For the last few years, the entire networking industry has focused on analytics and mining more and more information out of the network. This makes sense because of all the changes in networking over the last decade. Changes like network overlays, public cloud, applications delivered as a service, and containers mean we need to pay attention to much more diverse information out there.
After all, if we want to figure out why an application delivered over a network isn’t performing well, we need to look at all these new network components involved in getting that application down to me and you, sitting behind a computer screen.
The industry has looked to machine learning for the answer, sometimes resulting in severe eye-rolling. So let’s take a step back and look at what problems we’re trying to solve and how we actually solve them, whether that’s machine learning or not.
Let’s look at some of the problems we face today with network telemetry.
First, the sheer volume of network data we have available today eclipses the smattering of flows, SNMP information, and occasional packet capture we used to rely on. Consider what we can collect now — the sum of just one day’s worth of flows, packet captures, SNMP messages, VPC flow logs, SD-WAN logs, routing tables, and streaming telemetry can overwhelm a network operations team.
Add to that additional information like IPAM databases, configuration files, server logs, and security threat feeds, and a network operations team would be hard-pressed to find meaning in the ocean of information flooding their monitoring systems.
So to handle this volume of data, we first need to figure out how to:
This isn’t trivial, and most answers will have little or nothing to do with machine learning. These are database architecture decisions and workflow designs using sufficient compute resources. For example, using a columnar database is a good balance of fast queries but with the ability to separate data vertically for multi-tenant scenarios. From a high level, there really isn’t any reason to cram an ML model into this process.

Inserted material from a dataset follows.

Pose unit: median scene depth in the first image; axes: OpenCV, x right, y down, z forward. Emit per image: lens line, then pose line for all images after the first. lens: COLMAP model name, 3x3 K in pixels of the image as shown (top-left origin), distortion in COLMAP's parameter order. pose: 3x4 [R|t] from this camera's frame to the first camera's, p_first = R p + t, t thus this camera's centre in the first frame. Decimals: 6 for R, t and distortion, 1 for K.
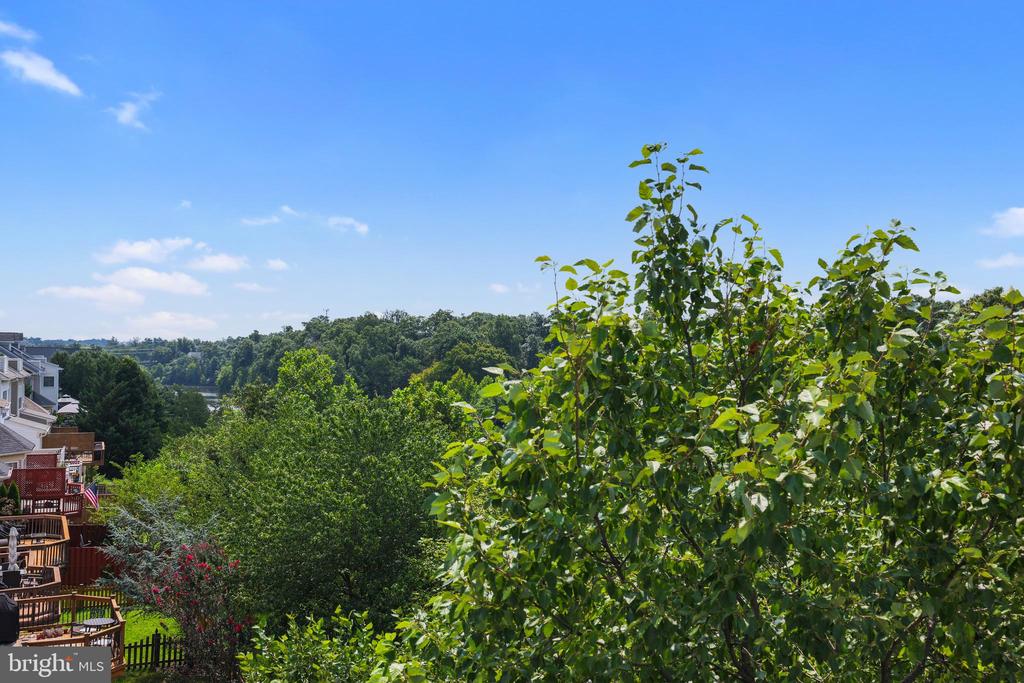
lens RADIAL K [[1105.7, 0, 512.0], [0, 1105.7, 341.5], [0, 0, 1]] dist [-0.011692, -0.013310]
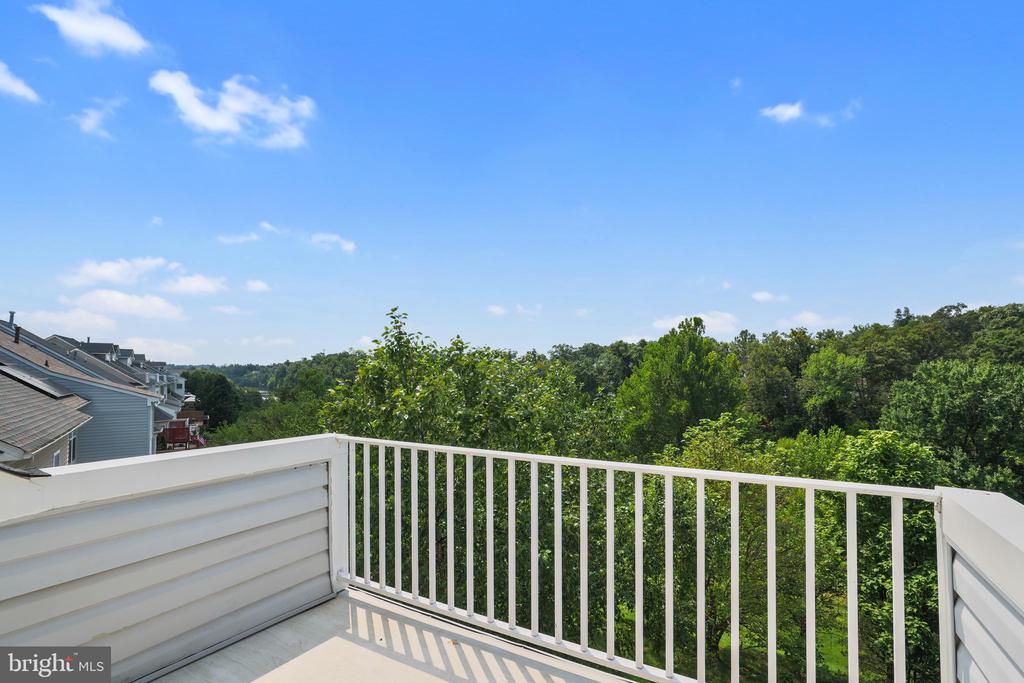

But dealing with large databases is just one problem. How do we analyze the variety of very different data types?
The second problem, which is really two distinct problems, is working with a variety of very different data types. Think about some of the very basic telemetry we’ve been collecting for years.
Flow data can tell us the volume of one protocol on our network concerning all the other protocols. So the data point is a percentage, like 66%, and describes the volume of a protocol.
SNMP can tell us what VLAN is active on an interface, which ultimately is just a random tag, not a percentage.
SNMP can also tell us the uptime of a device, represented in seconds, minutes, hours, days, and years. A measurement of time. Not a percentage and not a tag.
A packet collection and aggregation tool can tell us how many packets go over a wire in a given amount of time — some number in the millions or billions. A finite but dynamic number many orders of magnitude larger than a percentage.
It’s not just the huge volume of data but also how different the data are, and the scale each uses. Telemetry as represented by percentages, bits per second, random ID tags, timestamps, routing tables, etc.
We can solve these problems using standardization or normalization at the point of ingest into the system. Remember that though data scientists often use standardization and normalization functions of statistical analysis in machine learning preprocessing, they aren’t technically machine learning themselves.
Using normalization, which is simple math, we can transform diverse data points on vastly different scales into new values all appearing on the same scale, usually 0 to 1. Now we can compare what was previously very different data and do more interesting things like finding correlations, identifying patterns, etc.
The right database design and fundamental statistical analysis are enough to do some amazing things. It isn’t necessary to start with ML. When we get to the point with our analysis when we can’t do much else with a more basic algorithm, we can apply an ML model to get the desired result. And that’s the key here — the result, not the method.
That’s why the reality of ML is that it’s another tool in our toolbox, not the only tool we use to analyze network telemetry. We use it when it makes sense to get us the desired result, and we don’t use it when it doesn’t.
So, for example, we can apply an ML model when we want to do more advanced analysis, such as:
Because network telemetry is inherently unstructured, dynamic, and usually unlabeled, it makes sense that we use ML to perform specific tasks.
We should use clustering to group unlabeled data and reduce the overall amount of data we have to deal with.
We should use classification to recognize patterns in data and classify new data.
We should apply a time series model to estimate seasonality, make predictions, detect anomalies, and identify short and long-range dependencies.
At this stage of our analysis, ML serves a specific purpose. It isn’t just a bolt-on technology to join the fray of vendors claiming they use ML to solve the world’s problems. And when a model doesn’t produce the result we want, is inaccurate, unreliable, or takes too many resources to run, then drop it and do something simpler that gets you most of the way there.
I don’t believe using machine learning (and artificial intelligence) is just marketing hype, though it can be when presented as a one-size-fits-all solution. The reality of ML in network observability is that it’s just another tool in the data scientist’s toolbox. We use ML to get a specific result. We use it when it makes sense and don’t use it when it doesn’t.